A expansão do seguro de transporte internacional requer um esforço de difusão da proteção do seguro no setor exportador, no qual o investimento nesse produto ainda é visto como gasto dispensável, observa Paulo Alves. “A taxa dos seguros é muito baixa considerando todo o valor agregado que um seguro de transportes pode trazer ao segurado”, destaca.
“A indústria de seguros no Brasil tem comercializado seguros de transporte internacional com coberturas, serviços e preços que têm todas as vantagens possíveis, quando comparados com mercados mais consolidados, como o europeu e o americano”. A resistência cultural de exportadores em relação aos benefícios do seguro de transporte internacional é apontada também por Salvatore Lombardi Júnior, Presidente do Clube Internacional de Seguros de Transporte (Cist), que reúne profissionais do ramo.
“A maioria dos exportadores, principalmente de commoditties, não faz esse seguro porque acha que perderá competitividade, embora o valor seja baixo”, lamenta.
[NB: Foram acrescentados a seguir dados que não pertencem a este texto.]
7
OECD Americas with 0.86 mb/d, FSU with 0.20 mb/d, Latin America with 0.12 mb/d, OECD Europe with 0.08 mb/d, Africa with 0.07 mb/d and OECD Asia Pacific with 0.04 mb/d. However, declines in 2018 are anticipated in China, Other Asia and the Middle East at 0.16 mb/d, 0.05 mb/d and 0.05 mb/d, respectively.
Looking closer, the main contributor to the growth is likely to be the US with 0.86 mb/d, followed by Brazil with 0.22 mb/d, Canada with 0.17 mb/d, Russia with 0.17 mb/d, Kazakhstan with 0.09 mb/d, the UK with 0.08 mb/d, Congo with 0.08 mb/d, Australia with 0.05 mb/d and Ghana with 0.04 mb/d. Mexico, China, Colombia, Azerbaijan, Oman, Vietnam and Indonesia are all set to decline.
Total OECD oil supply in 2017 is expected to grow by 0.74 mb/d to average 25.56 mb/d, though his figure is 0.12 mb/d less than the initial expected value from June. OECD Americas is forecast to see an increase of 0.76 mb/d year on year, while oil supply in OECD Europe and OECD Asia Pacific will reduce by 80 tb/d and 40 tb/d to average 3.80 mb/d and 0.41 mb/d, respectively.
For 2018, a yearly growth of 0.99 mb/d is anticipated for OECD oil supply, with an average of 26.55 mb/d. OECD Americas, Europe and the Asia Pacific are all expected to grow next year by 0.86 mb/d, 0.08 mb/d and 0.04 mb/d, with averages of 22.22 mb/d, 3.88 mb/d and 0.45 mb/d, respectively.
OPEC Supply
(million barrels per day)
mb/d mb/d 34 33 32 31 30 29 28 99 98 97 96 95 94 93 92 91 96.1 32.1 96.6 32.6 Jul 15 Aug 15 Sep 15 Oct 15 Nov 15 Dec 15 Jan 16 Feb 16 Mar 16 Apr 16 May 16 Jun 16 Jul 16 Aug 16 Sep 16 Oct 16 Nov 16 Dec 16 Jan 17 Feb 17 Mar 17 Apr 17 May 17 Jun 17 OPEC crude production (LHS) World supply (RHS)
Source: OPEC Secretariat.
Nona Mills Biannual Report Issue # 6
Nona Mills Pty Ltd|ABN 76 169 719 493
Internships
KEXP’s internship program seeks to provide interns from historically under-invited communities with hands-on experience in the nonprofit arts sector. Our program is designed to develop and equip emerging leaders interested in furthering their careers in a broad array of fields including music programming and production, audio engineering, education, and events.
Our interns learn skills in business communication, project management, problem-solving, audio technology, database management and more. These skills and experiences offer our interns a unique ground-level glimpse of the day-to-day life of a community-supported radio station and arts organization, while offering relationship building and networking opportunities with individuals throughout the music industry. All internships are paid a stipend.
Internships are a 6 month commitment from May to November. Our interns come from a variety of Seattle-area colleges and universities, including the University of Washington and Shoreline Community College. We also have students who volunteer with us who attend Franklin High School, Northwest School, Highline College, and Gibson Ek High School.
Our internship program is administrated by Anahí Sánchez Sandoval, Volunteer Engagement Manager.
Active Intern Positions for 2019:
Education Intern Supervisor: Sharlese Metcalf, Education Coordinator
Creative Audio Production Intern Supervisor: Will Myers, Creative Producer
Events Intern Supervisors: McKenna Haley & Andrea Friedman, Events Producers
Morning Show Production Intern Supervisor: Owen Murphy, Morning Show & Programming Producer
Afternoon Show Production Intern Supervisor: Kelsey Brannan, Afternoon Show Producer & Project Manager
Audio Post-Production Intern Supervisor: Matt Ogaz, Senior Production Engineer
Em vez da cobertura para o trajeto internacional (venda CIF, do inglês Cost, Insuranse and Freight), a tendência é fazer o seguro somente até o porto ou aeroporto (venda FOB, de Free On Board), pagando proporcionalmente mais caro do que para toda a viagem. Para o Presidente do Cist, as seguradoras podem contribuir para estimular a penetração do seguro de transporte internacional, promovendo o redesenho desse produto, que ele considera prejudicado por procedimentos burocráticos e defasados tecnologicamente.
“Precisamos de processos digitalizados, de novos produtos com coberturas para proteger o exportador em toda a sua operação numa só apólice de seguro, caso contrário, o corretor de seguro continuará desestimulado a vender esse produto”, salienta, para frisar que o mercado segurador tem campo aberto para inovações nesse ramo para conquistar os exportadores. Outro seguro com perspectivas promissoras é o de crédito à exportação, que cobre o risco de inadimplência nas vendas externas a prazo feitas por empresas brasileiras.
Utilizado sobretudo pelos exportadores de bens industrializados, esse seguro teve o volume de prêmios elevado em 45% de 2019 para 2020, tendo saltado de R$ 52,7 milhões para R$ 76,4 milhões, com sinistralidade de 48%. O produto é oferecido por seguradoras com presença em países da América do Norte e da Europa, já que a contratação implica o levantamento prévio, nesses mercados, do histórico de adimplência e da situação financeira dos compradores.
A Vice-Presidente da Comissão de Riscos de Crédito e Garantia da FenSeg, Cristina Salazar, considera que o seguro de crédito à exportação tende a ter mais procura graças ao esperado aumento das exportações de produtos industrializados. Essa expectativa decorre não somente do estímulo dado às vendas externas pela depreciação do real em relação ao dólar e ao euro, mas também da contenção do mercado doméstico enquanto não forem revertidos os efeitos da pandemia de Covid-19 no consumo. “Um crescimento de mais 20% no seguro de crédito à exportação, neste ano, seria um resultado bem razoável”, diz Cristina.